# Source text:

>> start

Taylor v. Talbert
Before: Nourse
NOURSE, P. J.
Plaintiff sued to quiet title to real property and had judgment.
While plaintiff and her husband, now deceased, were living together as husband and wife they acquired the property, most of the purchase price having been paid from the separate property of the wife, the balance from the community earnings of husband and wife. The husband had no separate property. Eight years later the wife was induced to participate in conveyances which transferred the entire property to husband and wife as joint tenants. They became estranged and the husband, a man of eighty-one years, was taken to the home of his daughter by a former marriage, the defendant herein. Immediately thereafter the husband conveyed by deed his entire interest in the property to the defendant and this deed was recorded. Four months later the husband died.
The cause was tried on the theory expressed in
Siberell
v.

>> end

# Data shown:
>> start

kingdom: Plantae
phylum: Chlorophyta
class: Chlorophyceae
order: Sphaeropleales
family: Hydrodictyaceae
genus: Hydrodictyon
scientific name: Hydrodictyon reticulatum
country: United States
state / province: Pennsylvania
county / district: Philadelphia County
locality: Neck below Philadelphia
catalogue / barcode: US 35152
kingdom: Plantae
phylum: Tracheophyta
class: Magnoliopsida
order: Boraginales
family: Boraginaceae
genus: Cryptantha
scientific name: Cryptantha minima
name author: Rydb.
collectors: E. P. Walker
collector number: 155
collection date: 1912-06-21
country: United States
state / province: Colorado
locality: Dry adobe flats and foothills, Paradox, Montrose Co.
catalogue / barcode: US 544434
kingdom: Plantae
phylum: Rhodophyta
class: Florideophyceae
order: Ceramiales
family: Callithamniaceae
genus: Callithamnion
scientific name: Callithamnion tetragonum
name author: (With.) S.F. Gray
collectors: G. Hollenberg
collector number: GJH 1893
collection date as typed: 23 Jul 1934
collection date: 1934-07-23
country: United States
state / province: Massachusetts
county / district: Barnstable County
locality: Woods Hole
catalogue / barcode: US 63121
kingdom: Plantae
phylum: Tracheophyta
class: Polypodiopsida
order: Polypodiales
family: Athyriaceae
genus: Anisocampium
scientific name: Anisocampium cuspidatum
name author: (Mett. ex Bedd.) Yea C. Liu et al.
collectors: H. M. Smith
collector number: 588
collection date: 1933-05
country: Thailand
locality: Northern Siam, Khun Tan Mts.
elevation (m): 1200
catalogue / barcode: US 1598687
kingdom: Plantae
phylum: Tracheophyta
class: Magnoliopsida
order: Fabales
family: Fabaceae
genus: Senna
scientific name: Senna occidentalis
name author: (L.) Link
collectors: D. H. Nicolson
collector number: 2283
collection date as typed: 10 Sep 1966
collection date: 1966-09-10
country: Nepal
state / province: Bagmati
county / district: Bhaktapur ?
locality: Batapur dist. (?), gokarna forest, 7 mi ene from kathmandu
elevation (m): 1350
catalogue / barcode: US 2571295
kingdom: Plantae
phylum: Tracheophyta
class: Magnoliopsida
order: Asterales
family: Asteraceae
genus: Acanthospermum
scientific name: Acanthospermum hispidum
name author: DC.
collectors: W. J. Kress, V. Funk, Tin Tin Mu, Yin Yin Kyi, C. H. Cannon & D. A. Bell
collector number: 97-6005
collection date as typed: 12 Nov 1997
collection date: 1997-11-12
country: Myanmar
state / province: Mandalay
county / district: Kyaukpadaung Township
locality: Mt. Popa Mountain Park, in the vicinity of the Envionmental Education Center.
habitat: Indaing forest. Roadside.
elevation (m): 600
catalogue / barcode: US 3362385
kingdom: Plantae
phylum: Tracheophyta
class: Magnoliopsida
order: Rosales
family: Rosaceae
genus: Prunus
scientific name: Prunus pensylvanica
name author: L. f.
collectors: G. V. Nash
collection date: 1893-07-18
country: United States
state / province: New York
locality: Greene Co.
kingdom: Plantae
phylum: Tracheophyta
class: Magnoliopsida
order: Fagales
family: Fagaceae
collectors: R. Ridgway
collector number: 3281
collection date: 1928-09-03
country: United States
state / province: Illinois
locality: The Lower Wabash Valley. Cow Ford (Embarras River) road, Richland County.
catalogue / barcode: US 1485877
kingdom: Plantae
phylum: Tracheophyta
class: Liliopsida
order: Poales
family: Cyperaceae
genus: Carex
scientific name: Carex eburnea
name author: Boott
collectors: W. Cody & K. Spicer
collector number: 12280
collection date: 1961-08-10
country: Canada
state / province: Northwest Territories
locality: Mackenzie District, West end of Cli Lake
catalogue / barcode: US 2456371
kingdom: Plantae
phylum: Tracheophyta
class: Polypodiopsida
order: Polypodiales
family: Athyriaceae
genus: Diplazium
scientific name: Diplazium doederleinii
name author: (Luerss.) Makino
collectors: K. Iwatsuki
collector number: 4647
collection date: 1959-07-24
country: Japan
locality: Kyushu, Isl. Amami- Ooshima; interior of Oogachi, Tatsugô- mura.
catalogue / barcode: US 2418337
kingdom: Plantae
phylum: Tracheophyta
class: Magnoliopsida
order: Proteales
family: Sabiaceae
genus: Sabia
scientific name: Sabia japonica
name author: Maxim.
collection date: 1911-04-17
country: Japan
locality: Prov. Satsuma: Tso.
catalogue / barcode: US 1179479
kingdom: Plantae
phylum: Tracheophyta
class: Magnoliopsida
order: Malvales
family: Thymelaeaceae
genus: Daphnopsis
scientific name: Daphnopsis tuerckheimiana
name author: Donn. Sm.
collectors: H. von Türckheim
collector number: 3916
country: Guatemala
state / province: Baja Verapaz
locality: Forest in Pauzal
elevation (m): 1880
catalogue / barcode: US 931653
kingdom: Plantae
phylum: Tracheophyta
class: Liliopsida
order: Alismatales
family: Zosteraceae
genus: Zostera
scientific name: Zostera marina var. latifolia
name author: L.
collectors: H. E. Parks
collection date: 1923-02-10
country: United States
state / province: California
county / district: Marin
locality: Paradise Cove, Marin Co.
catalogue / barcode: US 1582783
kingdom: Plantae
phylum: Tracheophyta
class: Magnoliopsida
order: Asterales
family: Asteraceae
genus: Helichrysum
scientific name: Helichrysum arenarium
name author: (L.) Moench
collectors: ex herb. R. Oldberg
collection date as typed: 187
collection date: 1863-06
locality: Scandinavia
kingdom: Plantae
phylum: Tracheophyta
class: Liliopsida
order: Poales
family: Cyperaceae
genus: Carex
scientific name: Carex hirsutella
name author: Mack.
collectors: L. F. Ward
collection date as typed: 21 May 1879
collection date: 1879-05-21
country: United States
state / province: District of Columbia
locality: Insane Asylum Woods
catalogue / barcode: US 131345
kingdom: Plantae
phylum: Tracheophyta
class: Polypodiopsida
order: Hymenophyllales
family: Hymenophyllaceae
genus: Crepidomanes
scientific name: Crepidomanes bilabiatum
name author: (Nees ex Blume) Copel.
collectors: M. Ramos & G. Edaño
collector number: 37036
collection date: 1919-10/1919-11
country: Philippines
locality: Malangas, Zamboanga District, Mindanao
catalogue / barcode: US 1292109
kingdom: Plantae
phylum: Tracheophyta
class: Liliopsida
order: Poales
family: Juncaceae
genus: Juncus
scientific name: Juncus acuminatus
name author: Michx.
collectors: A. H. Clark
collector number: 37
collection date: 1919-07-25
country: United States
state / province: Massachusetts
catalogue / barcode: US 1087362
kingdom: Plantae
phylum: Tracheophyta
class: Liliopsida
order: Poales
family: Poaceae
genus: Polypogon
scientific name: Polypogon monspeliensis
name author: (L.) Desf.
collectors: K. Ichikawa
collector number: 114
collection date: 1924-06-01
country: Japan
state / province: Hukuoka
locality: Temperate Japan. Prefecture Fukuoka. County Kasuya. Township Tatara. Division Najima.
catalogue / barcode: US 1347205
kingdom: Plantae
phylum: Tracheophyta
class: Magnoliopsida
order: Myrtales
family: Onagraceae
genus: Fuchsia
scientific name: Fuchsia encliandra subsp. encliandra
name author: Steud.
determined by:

>> end

# What is asked:
(1) Update the part of the opinion that opens with the words containing "While plaintiff and" and closes with "the husband died.", replacing "estranged" with "separated".
(2) Using the opinion, explain where the money to buy the property came from and why none of it could have been the husband's own separate property.
Work only from the opinion above when doing these.

# Written answers:
(1)
While plaintiff and her husband, now deceased, were living together as husband and wife they acquired the property, most of the purchase price having been paid from the separate property of the wife, the balance from the community earnings of husband and wife. The husband had no separate property. Eight years later the wife was induced to participate in conveyances which transferred the entire property to husband and wife as joint tenants. They became separated and the husband, a man of eighty-one years, was taken to the home of his daughter by a former marriage, the defendant herein. Immediately thereafter the husband conveyed by deed his entire interest in the property to the defendant and this deed was recorded. Four months later the husband died.

(2) Most of the purchase price was paid from the wife's separate property, and the rest came from the community earnings of husband and wife. None of it was the husband's separate property because he had none.